■ Given task ■
Write out every line of the listing below word for word, changing nothing.

■ Dataset extract ■
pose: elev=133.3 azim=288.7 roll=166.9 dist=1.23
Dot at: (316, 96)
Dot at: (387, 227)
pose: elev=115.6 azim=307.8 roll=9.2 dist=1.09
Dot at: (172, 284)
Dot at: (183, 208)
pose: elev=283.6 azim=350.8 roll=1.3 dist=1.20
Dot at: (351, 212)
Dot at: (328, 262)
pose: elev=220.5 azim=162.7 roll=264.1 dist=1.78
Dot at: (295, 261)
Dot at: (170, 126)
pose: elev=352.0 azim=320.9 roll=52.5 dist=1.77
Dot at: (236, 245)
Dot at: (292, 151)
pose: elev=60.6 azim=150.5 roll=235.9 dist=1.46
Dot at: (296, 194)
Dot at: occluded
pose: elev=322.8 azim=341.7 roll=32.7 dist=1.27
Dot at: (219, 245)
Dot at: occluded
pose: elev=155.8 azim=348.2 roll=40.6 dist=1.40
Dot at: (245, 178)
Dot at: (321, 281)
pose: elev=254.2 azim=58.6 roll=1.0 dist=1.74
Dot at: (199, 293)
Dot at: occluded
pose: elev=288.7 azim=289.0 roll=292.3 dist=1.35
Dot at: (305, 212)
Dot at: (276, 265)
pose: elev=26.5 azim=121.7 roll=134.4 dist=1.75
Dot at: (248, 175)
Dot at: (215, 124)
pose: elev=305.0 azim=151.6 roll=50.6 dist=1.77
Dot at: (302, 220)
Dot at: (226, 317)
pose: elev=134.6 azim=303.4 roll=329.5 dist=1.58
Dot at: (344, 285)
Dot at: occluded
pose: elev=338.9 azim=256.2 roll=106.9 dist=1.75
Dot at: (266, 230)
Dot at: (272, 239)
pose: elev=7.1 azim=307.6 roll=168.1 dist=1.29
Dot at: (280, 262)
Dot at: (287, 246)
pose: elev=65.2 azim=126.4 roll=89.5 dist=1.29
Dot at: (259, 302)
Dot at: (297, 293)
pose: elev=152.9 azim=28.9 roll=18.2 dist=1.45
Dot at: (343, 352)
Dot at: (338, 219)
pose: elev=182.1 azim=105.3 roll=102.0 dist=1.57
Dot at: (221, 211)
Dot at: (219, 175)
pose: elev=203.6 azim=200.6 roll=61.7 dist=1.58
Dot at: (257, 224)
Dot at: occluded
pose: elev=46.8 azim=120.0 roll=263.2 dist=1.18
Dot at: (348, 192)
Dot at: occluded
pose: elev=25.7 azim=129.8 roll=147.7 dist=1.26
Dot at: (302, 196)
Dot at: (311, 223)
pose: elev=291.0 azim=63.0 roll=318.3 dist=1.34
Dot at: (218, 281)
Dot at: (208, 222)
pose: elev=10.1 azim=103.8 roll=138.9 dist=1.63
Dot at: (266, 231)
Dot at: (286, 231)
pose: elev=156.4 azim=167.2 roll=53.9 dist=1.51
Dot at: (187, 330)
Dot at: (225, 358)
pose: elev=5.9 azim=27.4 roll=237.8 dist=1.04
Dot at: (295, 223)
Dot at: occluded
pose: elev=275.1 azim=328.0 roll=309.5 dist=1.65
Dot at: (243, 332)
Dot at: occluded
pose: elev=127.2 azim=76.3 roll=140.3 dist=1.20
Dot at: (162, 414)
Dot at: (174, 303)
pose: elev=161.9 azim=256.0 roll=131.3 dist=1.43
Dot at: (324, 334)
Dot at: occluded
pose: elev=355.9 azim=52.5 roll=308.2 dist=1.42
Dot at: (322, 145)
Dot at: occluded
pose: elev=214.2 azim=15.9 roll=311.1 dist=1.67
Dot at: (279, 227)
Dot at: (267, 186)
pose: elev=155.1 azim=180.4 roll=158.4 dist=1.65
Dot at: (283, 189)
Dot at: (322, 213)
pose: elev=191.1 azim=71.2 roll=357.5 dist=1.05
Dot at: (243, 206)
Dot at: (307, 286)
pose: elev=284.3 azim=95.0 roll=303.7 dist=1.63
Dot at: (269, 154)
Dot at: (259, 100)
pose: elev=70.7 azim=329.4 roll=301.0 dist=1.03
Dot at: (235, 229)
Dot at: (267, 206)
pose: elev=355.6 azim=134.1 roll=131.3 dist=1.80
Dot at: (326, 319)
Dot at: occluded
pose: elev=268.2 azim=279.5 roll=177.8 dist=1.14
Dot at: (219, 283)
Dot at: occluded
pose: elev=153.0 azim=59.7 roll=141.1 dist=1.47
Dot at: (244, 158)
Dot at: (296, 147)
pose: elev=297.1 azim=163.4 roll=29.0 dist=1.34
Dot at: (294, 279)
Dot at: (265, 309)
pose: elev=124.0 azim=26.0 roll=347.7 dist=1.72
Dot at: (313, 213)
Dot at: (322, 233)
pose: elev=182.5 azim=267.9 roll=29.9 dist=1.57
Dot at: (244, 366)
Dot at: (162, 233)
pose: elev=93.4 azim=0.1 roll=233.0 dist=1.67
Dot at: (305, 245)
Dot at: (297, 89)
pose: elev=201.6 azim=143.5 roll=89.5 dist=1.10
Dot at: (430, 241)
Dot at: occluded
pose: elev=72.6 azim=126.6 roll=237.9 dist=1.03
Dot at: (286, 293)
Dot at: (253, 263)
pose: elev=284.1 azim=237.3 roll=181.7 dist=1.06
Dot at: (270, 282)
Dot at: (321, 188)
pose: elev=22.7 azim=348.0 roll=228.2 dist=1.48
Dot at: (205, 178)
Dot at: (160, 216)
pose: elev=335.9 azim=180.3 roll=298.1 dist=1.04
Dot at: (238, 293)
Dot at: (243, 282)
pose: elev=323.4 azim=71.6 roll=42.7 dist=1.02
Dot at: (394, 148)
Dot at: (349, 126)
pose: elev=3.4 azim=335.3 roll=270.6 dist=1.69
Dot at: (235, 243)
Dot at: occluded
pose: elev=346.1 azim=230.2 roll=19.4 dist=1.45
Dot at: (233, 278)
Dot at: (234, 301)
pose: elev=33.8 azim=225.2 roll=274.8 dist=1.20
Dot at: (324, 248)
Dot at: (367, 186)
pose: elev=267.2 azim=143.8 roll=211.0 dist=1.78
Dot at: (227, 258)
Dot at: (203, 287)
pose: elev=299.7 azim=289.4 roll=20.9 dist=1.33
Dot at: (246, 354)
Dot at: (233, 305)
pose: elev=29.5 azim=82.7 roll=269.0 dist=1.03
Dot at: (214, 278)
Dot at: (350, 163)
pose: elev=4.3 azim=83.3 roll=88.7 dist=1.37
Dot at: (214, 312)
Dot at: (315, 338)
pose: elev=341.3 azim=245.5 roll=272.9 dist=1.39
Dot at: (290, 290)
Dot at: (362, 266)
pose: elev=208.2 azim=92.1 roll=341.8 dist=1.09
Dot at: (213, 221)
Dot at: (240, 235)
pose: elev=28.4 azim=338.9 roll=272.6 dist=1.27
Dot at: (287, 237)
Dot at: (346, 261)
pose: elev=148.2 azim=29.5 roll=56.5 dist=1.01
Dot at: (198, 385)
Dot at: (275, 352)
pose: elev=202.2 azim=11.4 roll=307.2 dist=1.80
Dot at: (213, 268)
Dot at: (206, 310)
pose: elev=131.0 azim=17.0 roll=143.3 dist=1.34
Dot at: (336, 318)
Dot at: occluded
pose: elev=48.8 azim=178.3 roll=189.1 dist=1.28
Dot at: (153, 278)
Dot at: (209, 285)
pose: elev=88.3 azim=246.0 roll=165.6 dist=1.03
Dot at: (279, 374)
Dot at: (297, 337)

■ Exercise response ■
pose: elev=133.3 azim=288.7 roll=166.9 dist=1.23
Dot at: (316, 96)
Dot at: (387, 227)
pose: elev=115.6 azim=307.8 roll=9.2 dist=1.09
Dot at: (172, 284)
Dot at: (183, 208)
pose: elev=283.6 azim=350.8 roll=1.3 dist=1.20
Dot at: (351, 212)
Dot at: (328, 262)
pose: elev=220.5 azim=162.7 roll=264.1 dist=1.78
Dot at: (295, 261)
Dot at: (170, 126)
pose: elev=352.0 azim=320.9 roll=52.5 dist=1.77
Dot at: (236, 245)
Dot at: (292, 151)
pose: elev=60.6 azim=150.5 roll=235.9 dist=1.46
Dot at: (296, 194)
Dot at: occluded
pose: elev=322.8 azim=341.7 roll=32.7 dist=1.27
Dot at: (219, 245)
Dot at: occluded
pose: elev=155.8 azim=348.2 roll=40.6 dist=1.40
Dot at: (245, 178)
Dot at: (321, 281)
pose: elev=254.2 azim=58.6 roll=1.0 dist=1.74
Dot at: (199, 293)
Dot at: occluded
pose: elev=288.7 azim=289.0 roll=292.3 dist=1.35
Dot at: (305, 212)
Dot at: (276, 265)
pose: elev=26.5 azim=121.7 roll=134.4 dist=1.75
Dot at: (248, 175)
Dot at: (215, 124)
pose: elev=305.0 azim=151.6 roll=50.6 dist=1.77
Dot at: (302, 220)
Dot at: (226, 317)
pose: elev=134.6 azim=303.4 roll=329.5 dist=1.58
Dot at: (344, 285)
Dot at: occluded
pose: elev=338.9 azim=256.2 roll=106.9 dist=1.75
Dot at: (266, 230)
Dot at: (272, 239)
pose: elev=7.1 azim=307.6 roll=168.1 dist=1.29
Dot at: (280, 262)
Dot at: (287, 246)
pose: elev=65.2 azim=126.4 roll=89.5 dist=1.29
Dot at: (259, 302)
Dot at: (297, 293)
pose: elev=152.9 azim=28.9 roll=18.2 dist=1.45
Dot at: (343, 352)
Dot at: (338, 219)
pose: elev=182.1 azim=105.3 roll=102.0 dist=1.57
Dot at: (221, 211)
Dot at: (219, 175)
pose: elev=203.6 azim=200.6 roll=61.7 dist=1.58
Dot at: (257, 224)
Dot at: occluded
pose: elev=46.8 azim=120.0 roll=263.2 dist=1.18
Dot at: (348, 192)
Dot at: occluded
pose: elev=25.7 azim=129.8 roll=147.7 dist=1.26
Dot at: (302, 196)
Dot at: (311, 223)
pose: elev=291.0 azim=63.0 roll=318.3 dist=1.34
Dot at: (218, 281)
Dot at: (208, 222)
pose: elev=10.1 azim=103.8 roll=138.9 dist=1.63
Dot at: (266, 231)
Dot at: (286, 231)
pose: elev=156.4 azim=167.2 roll=53.9 dist=1.51
Dot at: (187, 330)
Dot at: (225, 358)
pose: elev=5.9 azim=27.4 roll=237.8 dist=1.04
Dot at: (295, 223)
Dot at: occluded
pose: elev=275.1 azim=328.0 roll=309.5 dist=1.65
Dot at: (243, 332)
Dot at: occluded
pose: elev=127.2 azim=76.3 roll=140.3 dist=1.20
Dot at: (162, 414)
Dot at: (174, 303)
pose: elev=161.9 azim=256.0 roll=131.3 dist=1.43
Dot at: (324, 334)
Dot at: occluded
pose: elev=355.9 azim=52.5 roll=308.2 dist=1.42
Dot at: (322, 145)
Dot at: occluded
pose: elev=214.2 azim=15.9 roll=311.1 dist=1.67
Dot at: (279, 227)
Dot at: (267, 186)
pose: elev=155.1 azim=180.4 roll=158.4 dist=1.65
Dot at: (283, 189)
Dot at: (322, 213)
pose: elev=191.1 azim=71.2 roll=357.5 dist=1.05
Dot at: (243, 206)
Dot at: (307, 286)
pose: elev=284.3 azim=95.0 roll=303.7 dist=1.63
Dot at: (269, 154)
Dot at: (259, 100)
pose: elev=70.7 azim=329.4 roll=301.0 dist=1.03
Dot at: (235, 229)
Dot at: (267, 206)
pose: elev=355.6 azim=134.1 roll=131.3 dist=1.80
Dot at: (326, 319)
Dot at: occluded
pose: elev=268.2 azim=279.5 roll=177.8 dist=1.14
Dot at: (219, 283)
Dot at: occluded
pose: elev=153.0 azim=59.7 roll=141.1 dist=1.47
Dot at: (244, 158)
Dot at: (296, 147)
pose: elev=297.1 azim=163.4 roll=29.0 dist=1.34
Dot at: (294, 279)
Dot at: (265, 309)
pose: elev=124.0 azim=26.0 roll=347.7 dist=1.72
Dot at: (313, 213)
Dot at: (322, 233)
pose: elev=182.5 azim=267.9 roll=29.9 dist=1.57
Dot at: (244, 366)
Dot at: (162, 233)
pose: elev=93.4 azim=0.1 roll=233.0 dist=1.67
Dot at: (305, 245)
Dot at: (297, 89)
pose: elev=201.6 azim=143.5 roll=89.5 dist=1.10
Dot at: (430, 241)
Dot at: occluded
pose: elev=72.6 azim=126.6 roll=237.9 dist=1.03
Dot at: (286, 293)
Dot at: (253, 263)
pose: elev=284.1 azim=237.3 roll=181.7 dist=1.06
Dot at: (270, 282)
Dot at: (321, 188)
pose: elev=22.7 azim=348.0 roll=228.2 dist=1.48
Dot at: (205, 178)
Dot at: (160, 216)
pose: elev=335.9 azim=180.3 roll=298.1 dist=1.04
Dot at: (238, 293)
Dot at: (243, 282)
pose: elev=323.4 azim=71.6 roll=42.7 dist=1.02
Dot at: (394, 148)
Dot at: (349, 126)
pose: elev=3.4 azim=335.3 roll=270.6 dist=1.69
Dot at: (235, 243)
Dot at: occluded
pose: elev=346.1 azim=230.2 roll=19.4 dist=1.45
Dot at: (233, 278)
Dot at: (234, 301)
pose: elev=33.8 azim=225.2 roll=274.8 dist=1.20
Dot at: (324, 248)
Dot at: (367, 186)
pose: elev=267.2 azim=143.8 roll=211.0 dist=1.78
Dot at: (227, 258)
Dot at: (203, 287)
pose: elev=299.7 azim=289.4 roll=20.9 dist=1.33
Dot at: (246, 354)
Dot at: (233, 305)
pose: elev=29.5 azim=82.7 roll=269.0 dist=1.03
Dot at: (214, 278)
Dot at: (350, 163)
pose: elev=4.3 azim=83.3 roll=88.7 dist=1.37
Dot at: (214, 312)
Dot at: (315, 338)
pose: elev=341.3 azim=245.5 roll=272.9 dist=1.39
Dot at: (290, 290)
Dot at: (362, 266)
pose: elev=208.2 azim=92.1 roll=341.8 dist=1.09
Dot at: (213, 221)
Dot at: (240, 235)
pose: elev=28.4 azim=338.9 roll=272.6 dist=1.27
Dot at: (287, 237)
Dot at: (346, 261)
pose: elev=148.2 azim=29.5 roll=56.5 dist=1.01
Dot at: (198, 385)
Dot at: (275, 352)
pose: elev=202.2 azim=11.4 roll=307.2 dist=1.80
Dot at: (213, 268)
Dot at: (206, 310)
pose: elev=131.0 azim=17.0 roll=143.3 dist=1.34
Dot at: (336, 318)
Dot at: occluded
pose: elev=48.8 azim=178.3 roll=189.1 dist=1.28
Dot at: (153, 278)
Dot at: (209, 285)
pose: elev=88.3 azim=246.0 roll=165.6 dist=1.03
Dot at: (279, 374)
Dot at: (297, 337)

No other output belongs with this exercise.